El terremoto desnudó también mitos de los que nos gustaba enorgullecernos: la mejor conectividad del continente estaba basada en el negocio de los celulares y la penetración de la internet, pero se habían abandonado los recursos comunicativos que realmente sirven en estas situaciones. Al final fue la radio -la vieja y querida radiodifusión amenazada por las grandes fusiones y las cadenas multimediales- la que pudo comenzar a reponer la comunicación mínima indispensable. Imposible no mencionar esa cadena construida “a la antigua” que es Radio Bío Bío: descentralizada, con corresponsales en cuanto pueblo perdido existe en Chile. También las llamadas “redes sociales”, que permiten al menos el acceso del ciudadano de a pie y le dan un amplificador a sus simples demandas y deseos, cumplieron un rol (cuando volvió la electricidad).

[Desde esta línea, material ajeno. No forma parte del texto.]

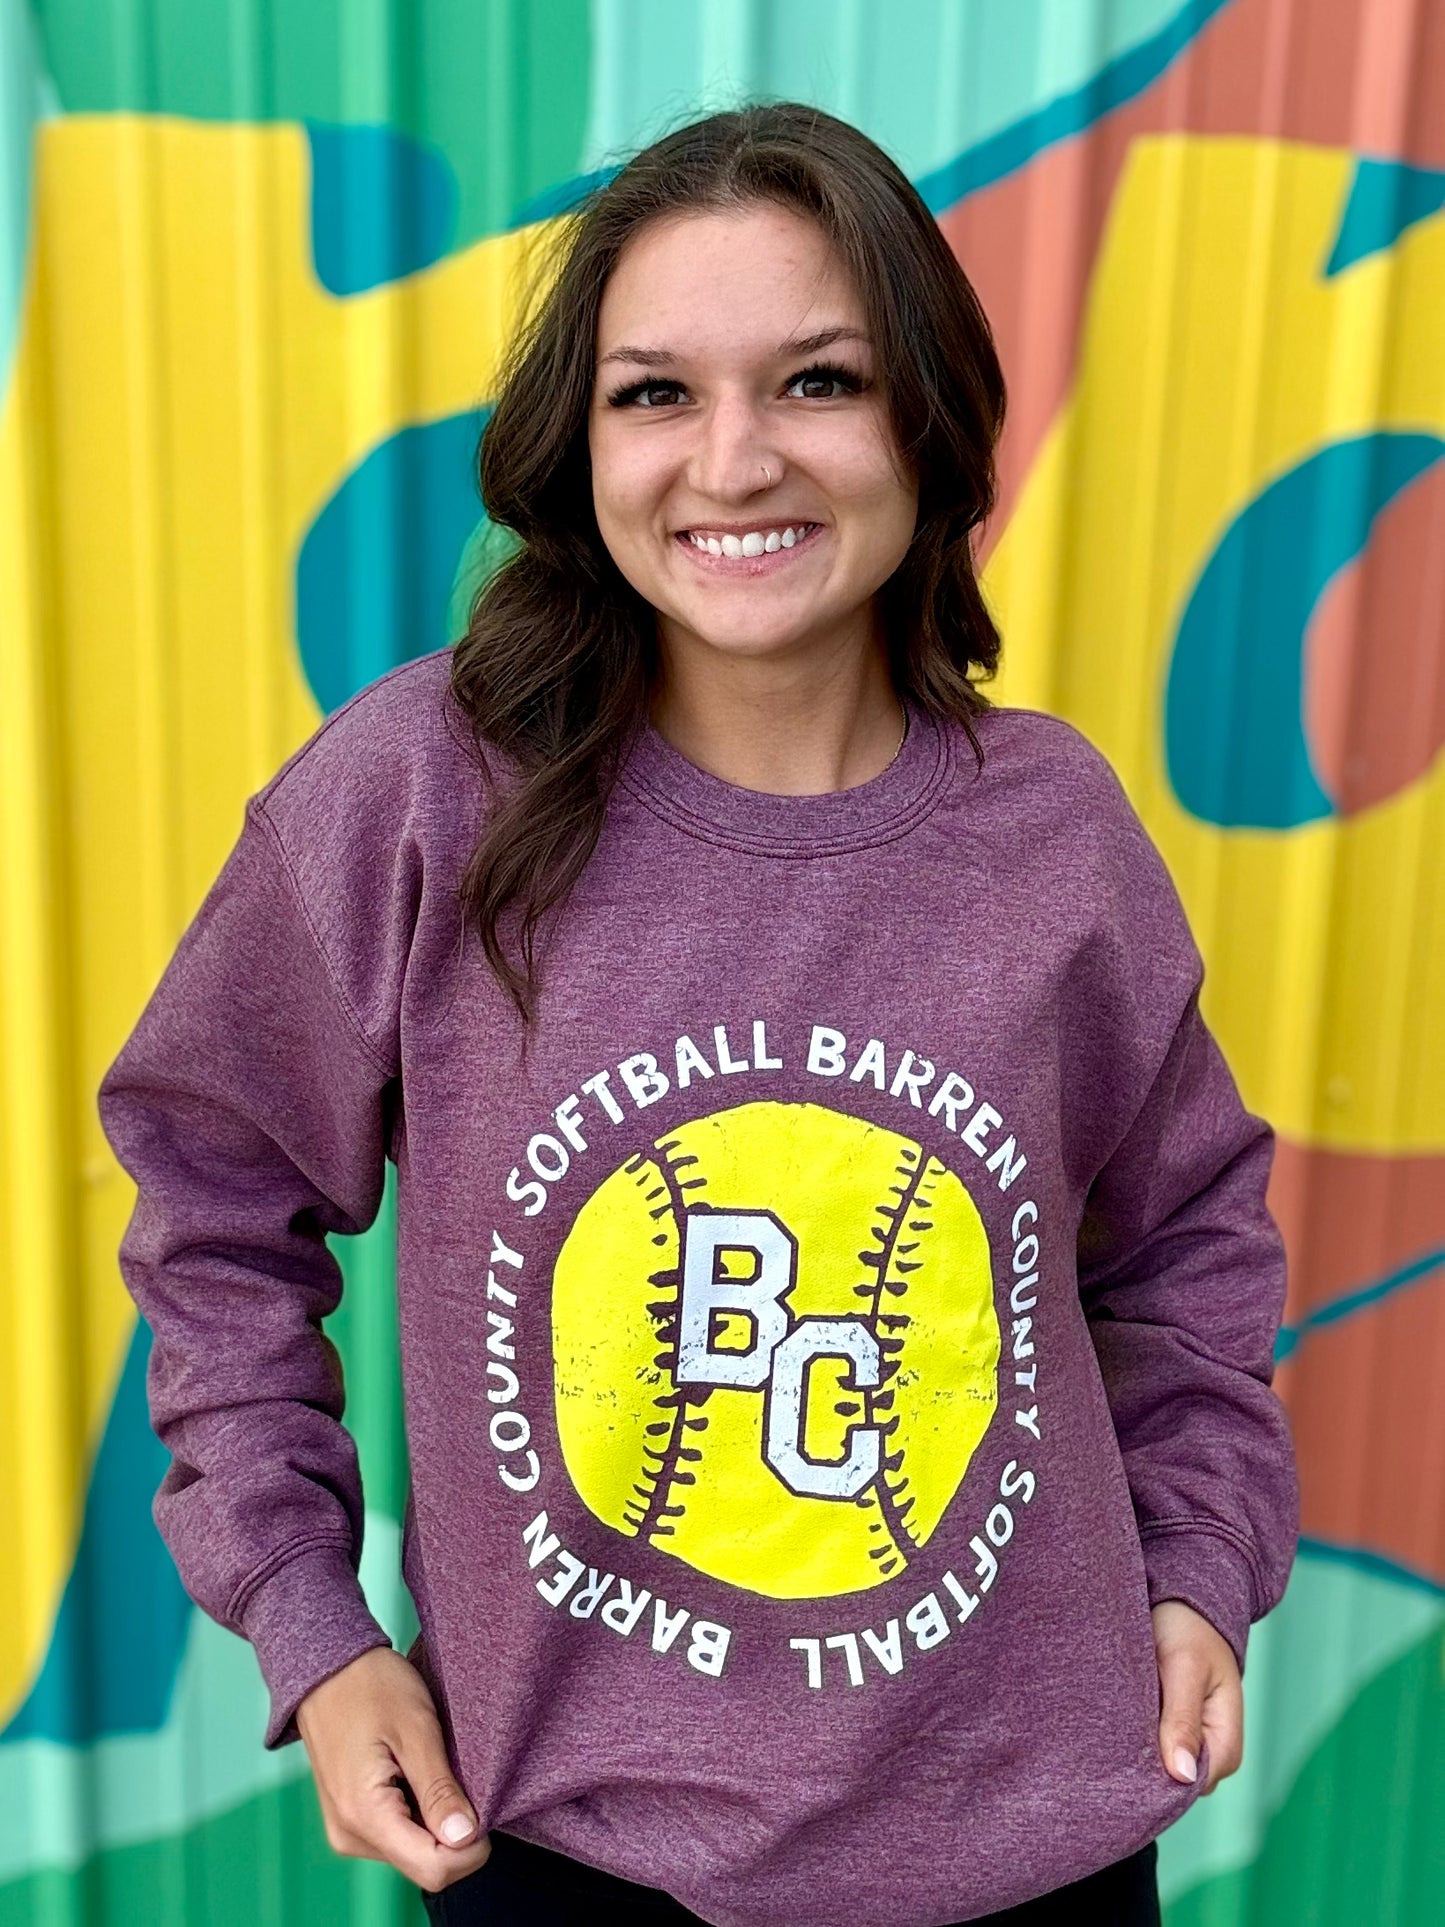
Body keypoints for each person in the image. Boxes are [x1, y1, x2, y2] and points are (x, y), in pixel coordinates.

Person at [97, 102, 1298, 1927]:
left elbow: (1187, 1234)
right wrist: (312, 1629)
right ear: (575, 444)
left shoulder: (1052, 828)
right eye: (653, 394)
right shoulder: (420, 792)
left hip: (1034, 1845)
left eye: (818, 380)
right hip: (564, 1849)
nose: (732, 461)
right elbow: (211, 1200)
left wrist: (1197, 1555)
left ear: (925, 422)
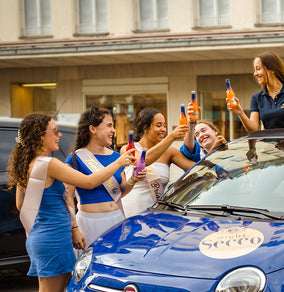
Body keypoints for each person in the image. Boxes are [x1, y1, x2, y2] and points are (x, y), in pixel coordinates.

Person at [7, 113, 134, 291]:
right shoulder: (49, 164)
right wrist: (118, 163)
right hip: (54, 238)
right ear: (40, 136)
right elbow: (89, 182)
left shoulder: (28, 163)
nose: (59, 135)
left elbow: (21, 206)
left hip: (39, 236)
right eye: (54, 131)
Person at [65, 107, 149, 250]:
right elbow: (67, 196)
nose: (114, 131)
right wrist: (74, 229)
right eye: (109, 126)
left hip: (115, 219)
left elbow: (120, 191)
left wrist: (133, 179)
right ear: (93, 129)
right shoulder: (76, 158)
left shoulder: (116, 157)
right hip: (89, 222)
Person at [120, 108, 196, 218]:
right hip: (130, 213)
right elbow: (144, 161)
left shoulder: (170, 152)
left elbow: (196, 168)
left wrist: (213, 149)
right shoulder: (128, 148)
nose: (163, 129)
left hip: (156, 215)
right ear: (145, 128)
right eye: (158, 125)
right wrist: (171, 137)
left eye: (164, 125)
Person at [228, 51, 284, 131]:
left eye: (258, 69)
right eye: (254, 70)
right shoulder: (257, 98)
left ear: (272, 69)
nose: (255, 74)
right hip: (271, 145)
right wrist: (240, 112)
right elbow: (253, 128)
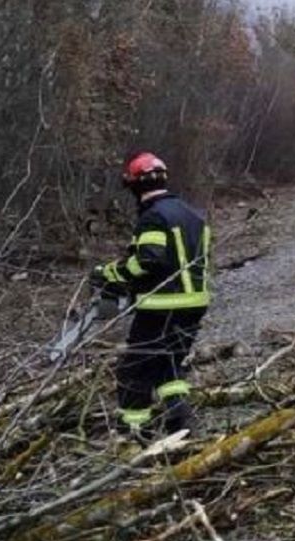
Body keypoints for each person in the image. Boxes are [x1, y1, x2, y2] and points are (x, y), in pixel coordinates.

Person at [95, 151, 211, 438]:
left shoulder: (153, 217)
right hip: (194, 303)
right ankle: (181, 425)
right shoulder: (192, 214)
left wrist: (109, 274)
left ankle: (134, 432)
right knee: (169, 364)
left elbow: (148, 261)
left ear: (134, 185)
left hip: (162, 307)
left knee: (135, 369)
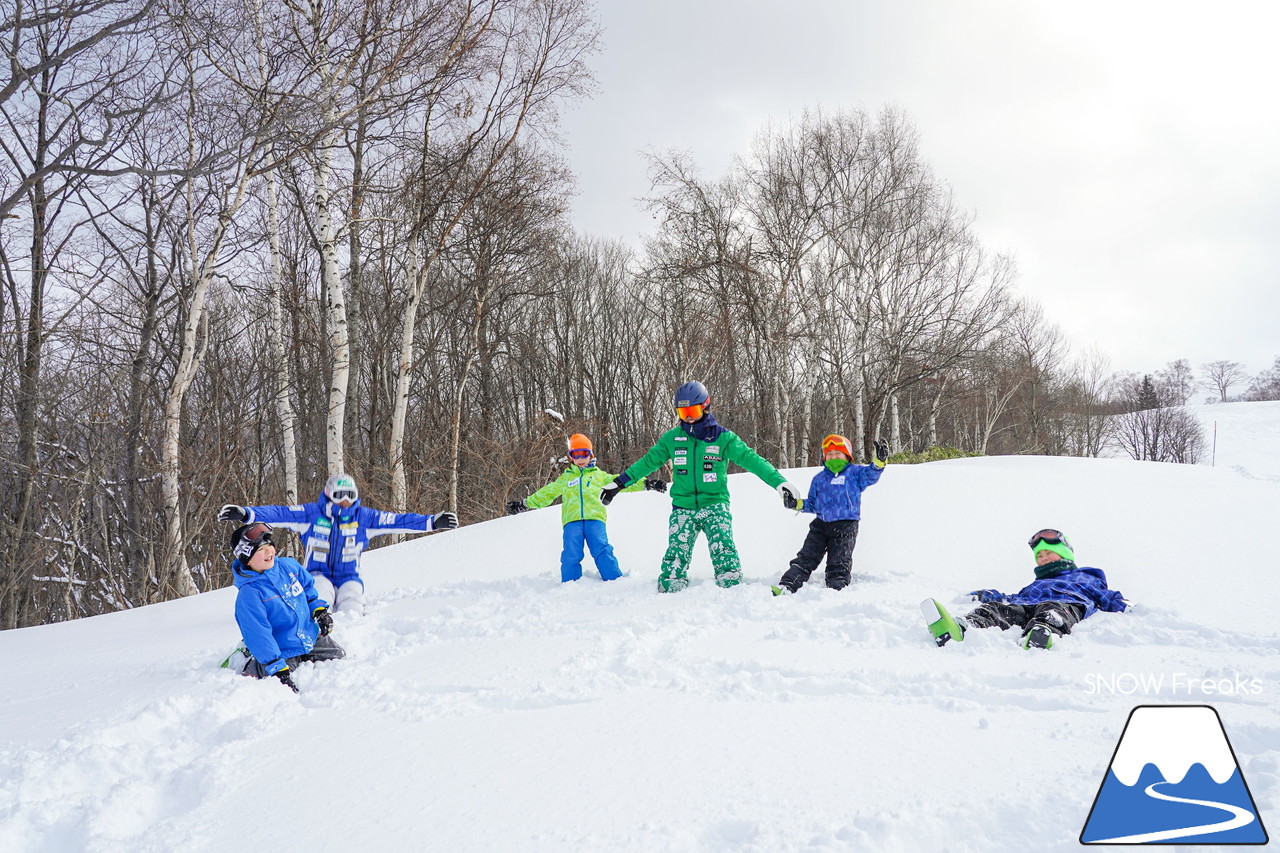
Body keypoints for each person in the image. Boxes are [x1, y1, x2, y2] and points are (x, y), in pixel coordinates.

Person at [601, 380, 800, 593]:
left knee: (724, 550)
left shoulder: (723, 438)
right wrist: (619, 483)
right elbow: (647, 462)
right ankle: (669, 595)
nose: (687, 416)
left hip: (715, 504)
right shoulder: (672, 439)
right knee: (675, 555)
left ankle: (732, 590)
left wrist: (780, 483)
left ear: (705, 406)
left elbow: (752, 460)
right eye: (682, 411)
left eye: (692, 410)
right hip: (683, 506)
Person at [218, 473, 457, 614]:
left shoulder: (364, 517)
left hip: (349, 575)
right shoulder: (311, 514)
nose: (344, 501)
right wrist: (246, 513)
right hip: (317, 573)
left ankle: (351, 643)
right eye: (339, 495)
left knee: (352, 601)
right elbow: (279, 513)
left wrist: (431, 522)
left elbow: (398, 520)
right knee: (320, 599)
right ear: (329, 494)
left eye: (349, 496)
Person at [922, 529, 1129, 650]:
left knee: (1052, 611)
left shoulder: (1085, 576)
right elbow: (1012, 598)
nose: (1044, 558)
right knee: (995, 609)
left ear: (1065, 554)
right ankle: (964, 628)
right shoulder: (1035, 585)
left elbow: (1109, 597)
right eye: (1039, 556)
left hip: (1066, 605)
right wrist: (988, 597)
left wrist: (1127, 607)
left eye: (1049, 553)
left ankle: (1040, 633)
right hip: (1027, 605)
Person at [506, 433, 667, 582]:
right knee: (571, 553)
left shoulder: (599, 476)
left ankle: (614, 580)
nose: (580, 458)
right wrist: (524, 504)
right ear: (571, 457)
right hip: (572, 521)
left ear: (591, 455)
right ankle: (570, 583)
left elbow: (621, 483)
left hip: (595, 519)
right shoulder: (566, 478)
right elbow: (546, 494)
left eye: (583, 453)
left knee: (602, 549)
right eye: (575, 454)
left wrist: (647, 484)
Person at [228, 522, 345, 692]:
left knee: (340, 658)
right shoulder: (250, 595)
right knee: (284, 690)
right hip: (281, 650)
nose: (269, 551)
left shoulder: (289, 567)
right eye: (260, 549)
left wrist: (319, 611)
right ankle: (251, 661)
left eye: (269, 545)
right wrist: (276, 667)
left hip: (309, 637)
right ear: (246, 558)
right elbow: (258, 633)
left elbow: (308, 592)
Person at [772, 433, 887, 595]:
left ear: (847, 456)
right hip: (820, 525)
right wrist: (796, 503)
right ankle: (788, 585)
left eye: (838, 453)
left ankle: (836, 590)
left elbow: (871, 474)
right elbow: (813, 503)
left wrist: (879, 463)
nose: (834, 457)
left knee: (839, 561)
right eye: (830, 454)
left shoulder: (855, 474)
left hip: (846, 526)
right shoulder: (819, 479)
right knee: (806, 557)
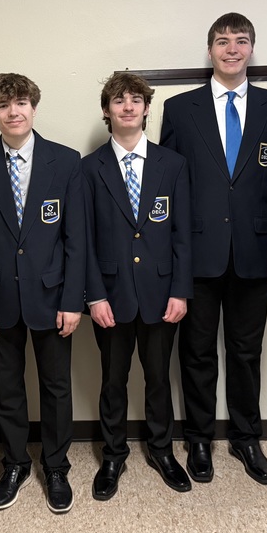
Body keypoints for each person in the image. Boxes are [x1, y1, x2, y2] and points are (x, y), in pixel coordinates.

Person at [159, 12, 267, 485]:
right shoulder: (179, 109)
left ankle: (246, 438)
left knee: (245, 351)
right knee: (196, 353)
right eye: (222, 41)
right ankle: (198, 438)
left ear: (252, 48)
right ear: (210, 49)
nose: (231, 48)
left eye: (241, 40)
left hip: (255, 252)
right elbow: (168, 185)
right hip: (196, 252)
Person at [0, 73, 86, 514]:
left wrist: (74, 301)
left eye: (20, 104)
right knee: (6, 388)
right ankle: (15, 462)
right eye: (3, 106)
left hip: (53, 299)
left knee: (56, 387)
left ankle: (55, 465)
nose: (13, 112)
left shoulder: (66, 162)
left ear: (33, 107)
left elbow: (76, 240)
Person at [83, 72, 193, 500]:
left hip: (161, 293)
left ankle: (162, 450)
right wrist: (94, 295)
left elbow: (182, 233)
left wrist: (180, 290)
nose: (127, 106)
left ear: (147, 108)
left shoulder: (172, 164)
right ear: (107, 110)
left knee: (158, 378)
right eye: (118, 100)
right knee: (113, 379)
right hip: (110, 296)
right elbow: (84, 239)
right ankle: (113, 454)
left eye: (135, 99)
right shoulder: (89, 168)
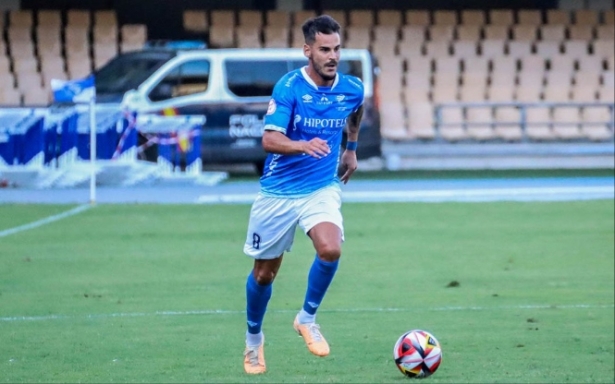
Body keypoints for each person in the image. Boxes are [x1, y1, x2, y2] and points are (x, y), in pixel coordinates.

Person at [241, 14, 365, 374]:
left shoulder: (351, 87)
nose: (332, 56)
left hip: (321, 189)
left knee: (331, 248)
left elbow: (355, 110)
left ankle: (307, 318)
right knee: (264, 275)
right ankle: (253, 342)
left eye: (337, 49)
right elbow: (268, 140)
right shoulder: (289, 87)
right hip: (278, 193)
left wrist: (351, 148)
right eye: (324, 49)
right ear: (307, 50)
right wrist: (301, 145)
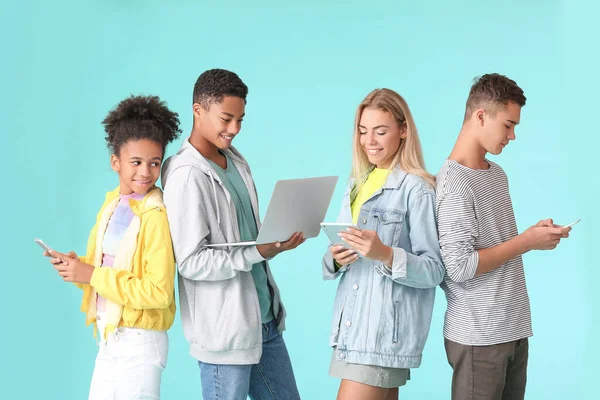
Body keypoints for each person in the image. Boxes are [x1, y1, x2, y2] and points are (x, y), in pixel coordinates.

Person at [161, 68, 303, 400]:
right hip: (224, 335)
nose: (234, 129)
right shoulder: (185, 175)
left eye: (240, 120)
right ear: (198, 109)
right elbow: (191, 262)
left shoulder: (235, 161)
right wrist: (259, 252)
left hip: (263, 320)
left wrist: (276, 241)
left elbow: (244, 236)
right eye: (226, 118)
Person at [436, 73, 572, 400]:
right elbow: (459, 267)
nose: (512, 136)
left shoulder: (496, 175)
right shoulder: (454, 184)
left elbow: (498, 242)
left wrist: (534, 235)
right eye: (508, 125)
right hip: (478, 336)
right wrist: (527, 241)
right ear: (481, 116)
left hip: (512, 327)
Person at [45, 95, 181, 399]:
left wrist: (91, 274)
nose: (145, 172)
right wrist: (76, 265)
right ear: (115, 162)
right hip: (109, 336)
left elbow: (158, 293)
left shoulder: (155, 216)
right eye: (136, 162)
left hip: (140, 341)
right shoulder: (111, 206)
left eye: (154, 162)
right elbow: (107, 268)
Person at [323, 88, 445, 400]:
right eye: (363, 131)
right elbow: (337, 255)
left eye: (380, 131)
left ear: (403, 131)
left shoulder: (416, 190)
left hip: (381, 335)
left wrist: (386, 254)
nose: (369, 141)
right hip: (351, 331)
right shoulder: (357, 183)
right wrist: (335, 258)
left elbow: (434, 270)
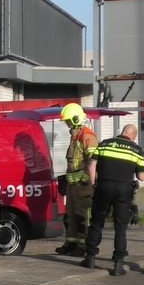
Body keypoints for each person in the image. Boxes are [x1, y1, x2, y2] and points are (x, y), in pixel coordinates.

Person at [81, 123, 144, 276]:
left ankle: (90, 257)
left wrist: (94, 184)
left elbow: (91, 166)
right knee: (120, 227)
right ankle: (118, 264)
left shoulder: (104, 144)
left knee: (97, 222)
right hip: (124, 191)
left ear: (122, 132)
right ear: (133, 136)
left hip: (103, 187)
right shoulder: (136, 150)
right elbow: (142, 177)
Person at [55, 104, 99, 257]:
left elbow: (93, 161)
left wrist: (86, 179)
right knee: (70, 215)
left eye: (68, 120)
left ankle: (83, 245)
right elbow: (73, 162)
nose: (66, 123)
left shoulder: (87, 136)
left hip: (83, 185)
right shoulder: (74, 137)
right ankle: (71, 242)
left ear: (75, 119)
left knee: (82, 216)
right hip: (73, 184)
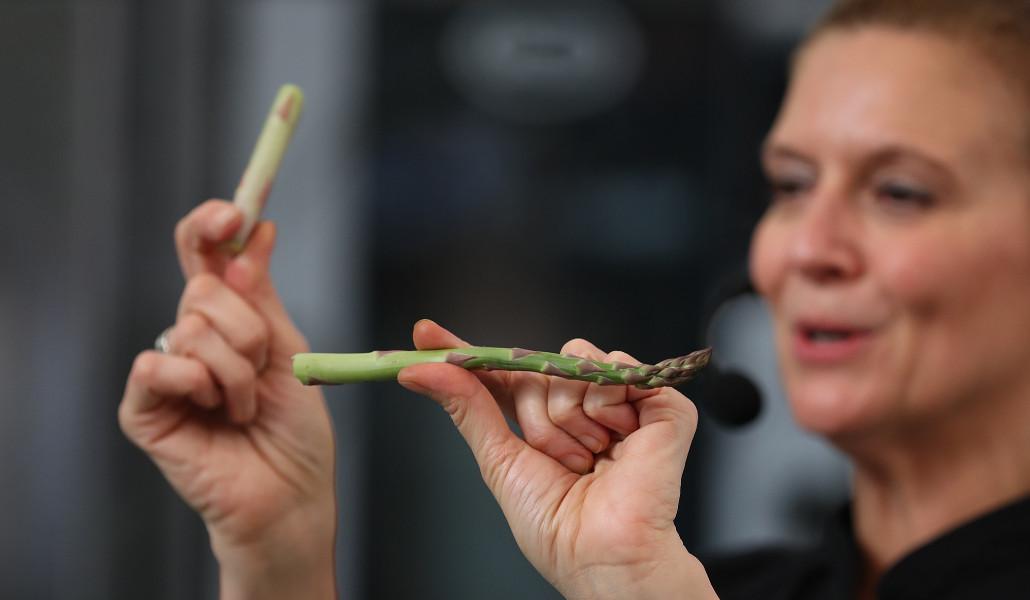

La crisis producida por esta catástrofe puede ser interpretada de muchos modos. Si nos conformamos con la idea de déficits de gestión o con creer que un gobierno de “los técnicos” lo hará por definición mejor que uno de “los políticos”, estaremos apenas arañando la realidad (¿no son técnicos los del Servicio Hidrológico y Oceánico de la Armada?). Propongo poner el acento en los roles del Estado, como son la regulación, la provisión de bienes públicos y el aseguramiento de derechos y la indispensable tarea de fortalecer las capacidades de la propia sociedad. Esto requerirá de descentralización y estrategias participativas serias para los asuntos públicos. La tarea se ve difícil cuando hemos dado un viraje a la derecha, encargando a un multimillonario por los problemas de todos. Pero en fin, esa es harina de otro costal, cuyo desarrollo será cuestión del futuro.